Various arguments made by counsel for defendant in error are complained of. Some of these arguments are set out in the opinion of the Court of Civil Appeals. We approve the holdings of that court with reference to those arguments and do not deem it necessary to set them out and further discuss them in this opinion. There is, however, one argument made by one of the attorneys for defendant in error which was not set out in the opinion of the Court of Civil Appeals and which deserves some consideration. That argument and the ensuing dialogue were as follows:

"MR. DOTSON: 'I say, gentlemen of the jury, that in 1902 that Allison Money did not give to Doctor Walker or Mrs. Walker a deed to his land for the price that they set up in this purported deed. What does it say, this thing that they are sitting up behind — this instrument that the Texas Company is standing behind and say: 'Gentlemen of the jury, we want you to say whether it is a forged instrument or not, but if it is a forged instrument, we want it by limitation.' The Sun Oil Company — now, gentlemen, I want to apologize for saying the Sun Oil Company because I don't see a representative of that company here. I don't see them here insisting upon this forged instrument. I don't know why they are not here, *139 but I do know, gentlemen of the jury, that the attorney for Doctor Walker and the attorney for the Texas Company have had to introduce what evidence the Sun Oil Company has had introduced in evidence.
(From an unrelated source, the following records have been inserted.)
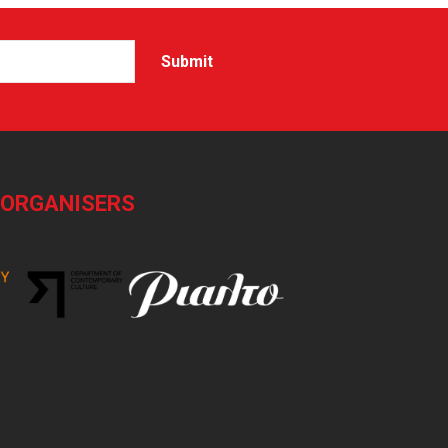
-ORGANISERS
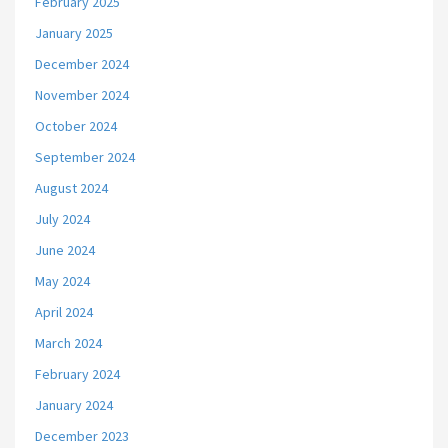
February 2025
January 2025
December 2024
November 2024
October 2024
September 2024
August 2024
July 2024
June 2024
May 2024
April 2024
March 2024
February 2024
January 2024
December 2023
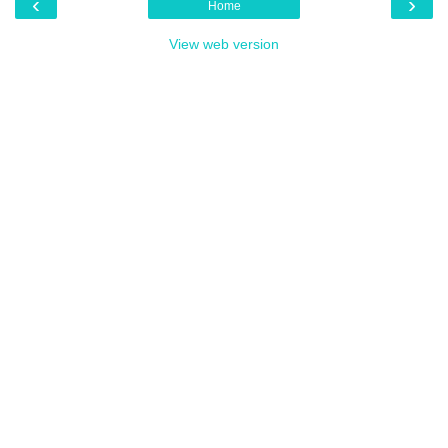
‹
›
Home
View web version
I don't know whether the Sun Oil Company couldn't stand the proposition of claiming land under a forged deed or not."

"Whereupon H. S. Garrett, Esq., attorney for defendants, The Texas Company, objected and excepted as follows:

"MR. GARRETT: 'That is unwarranted and I take a bill of exception to that argument as being highly inflamatory and prejudicial and unfair, and counsel knows it is unfair. Counsel knows why the Sun Oil Company attorney can't be here.'

"Whereupon Mr. Dotson said:

"MR. DOTSON: 'No, I don't.'

"Whereupon Mr. Garrett said:

"MR. GARRETT: 'I withdraw that remark (referring to the remark that, 'Counsel knows why the Sun Oil Company attorney can't be here'). I think you know, you ought to know.'

"Whereupon Mr. Dotson said:

"MR. DOTSON: 'I certainly don't.'

"Whereupon Mr. Garrett said:

"MR. GARRETT: 'I object to that argument and take a bill of exception to it. I am speaking for and on behalf of my client.'

"Whereupon Edwin Lacy, Esq., attorney for defendants Mrs. E. L. Walker and Dr. E. L. Walker, objected and excepted in behalf of said defendants as follows:

"MR. LACY: 'We make the same objection.'

"Whereupon Mr. Garrett said:

"MR. GARRETT: 'It is particularly unfair —'

"Whereupon Mr. Lacy said:

"MR. LACY: 'There is nothing in the record —'

"Whereupon Mr. Dotson said:

"MR. DOTSON: 'If it is wrong, I apologize.'

"Whereupon the court ruled:

"THE COURT: 'All right you got your bill, go ahead'."
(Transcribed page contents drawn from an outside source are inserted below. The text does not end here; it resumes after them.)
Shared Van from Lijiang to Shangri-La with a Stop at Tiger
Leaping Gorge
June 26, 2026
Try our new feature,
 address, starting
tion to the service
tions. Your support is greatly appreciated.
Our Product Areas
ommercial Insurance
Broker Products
4 The argument did not reflect upon the integrity of counsel. It was not a criticism of the statute of limitation. It does not at all come within the class of argument recently condemned *140 by us in the case of Traders General Ins. Co. v. Ross, 131 Texas 117 S.W.2d 423. We cannot agree that the argument was of such character that it was calculated to cause the jurors to disregard their oaths and answer the issues upon considerations other than their understanding of the evidence introduced on the witness stand.

The judgment of the Court of Civil Appeals is affirmed.

Opinion adopted by the Supreme Court October 26, 1938.

Rehearing overruled January 4, 1939.